E’ sempre nullo il contratto derivante da reato? Cassazione n. 7785/2016

Con la sentenza n. 7785 del 20 aprile 2016, la Corte di Cassazione si sofferma sulla dibattuta questione della nullità virtuale del contratto per violazione di norme imperative di ordine pubblico con particolare riferimento all’ipotesi in cui la condotta contrattuale rientri anche in una fattispecie penalmente rilevante.
Nel caso di specie, i giudici di legittimità confermano la declaratoria di nullità di un contratto di compravendita immobiliare stipulato sulla base di una procura a vendere rilasciata da soggetto incapace a seguito di una condotta integrante la complessa fattispecie penale della circonvenzione di incapace.
In particolare, ripercorrendo la vicenda in punto di fatto, il tribunale di merito aveva dichiarato la nullità della compravendita immobiliare con cui un soggetto (a seguito di procura a vendere rilasciatagli) aveva alienato la nuda proprietà di quattro immobili ad una società e per l’effetto aveva disposto la restituzione degli immobili.
Risultando sostanzialmente confermata anche in Appello la decisione del tribunale di primo grado, i convenuti propongono ricorso per Cassazione, a seguito del quale la Corte ha emesso la pronuncia in esame.
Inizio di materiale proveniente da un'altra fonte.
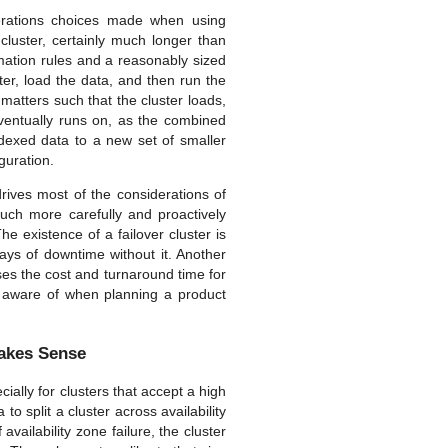
erations choices made when using
cluster, certainly much longer than
mation rules and a reasonably sized
ster, load the data, and then run the
 matters such that the cluster loads,
eventually runs on, as the combined
ndexed data to a new set of smaller
iguration.
rives most of the considerations of
much more carefully and proactively
e existence of a failover cluster is
ays of downtime without it. Another
ases the cost and turnaround time for
e aware of when planning a product
Makes Sense
ially for clusters that accept a high
to split a cluster across availability
vailability zone failure, the cluster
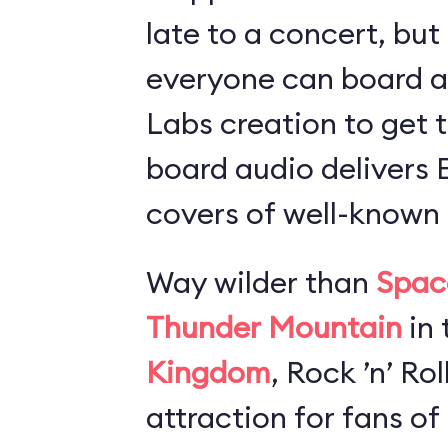
late to a concert, but
everyone can board 
Labs creation to get t
board audio delivers
covers of well-known 
Way wilder than
Spac
Thunder Mountain
in 
Kingdom
, Rock ’n’ Ro
attraction for fans of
Nel risolvere la questione posta alla sua attenzione la Suprema Corte analizza, innanzitutto, l’evoluzione giurisprudenziale circa la soluzione dei problemi di nullità virtuale posti dalla violazione di norme penali.
In primo luogo i giudici evidenziano come le decisioni sulla nullità virtuale in tema di violazione di norme penali apparentemente si avvalgano sia di un criterio cd sostanziale, attinente alla verifica del contrasto tra contratto e norma imperativa di ordine pubblico, sia di un criterio formale che, privilegiando l’autonomia dell’indagine sul piano civilistico, si rivolge alla verifica della rilevanza civilistica del “vizio” introdotto nel contratto dalla condotta di reato (cosicché, se si tratta di un vizio del consenso, come nel caso della circonvenzione, dovrebbe concludersi per la annullabilità, e non per la nullità del contratto).
Generalmente la giurisprudenza segue sempre il criterio sostanziale in modo da valorizzare il rilievo della condotta contrattuale tenuta dal reo da un lato e dalla vittima del reato dall’altro.
Emblematici al riguardo sono i casi della truffa e della circonvenzione di incapace.

In entrambe le fattispecie di reato – a cooperazione artificiosa della vittima – è presente l’abuso della libertà contrattuale di un contraente ai danni dell’altro, in virtù del quale quest’ultimo conclude un contratto dannoso per sé o per un terzo.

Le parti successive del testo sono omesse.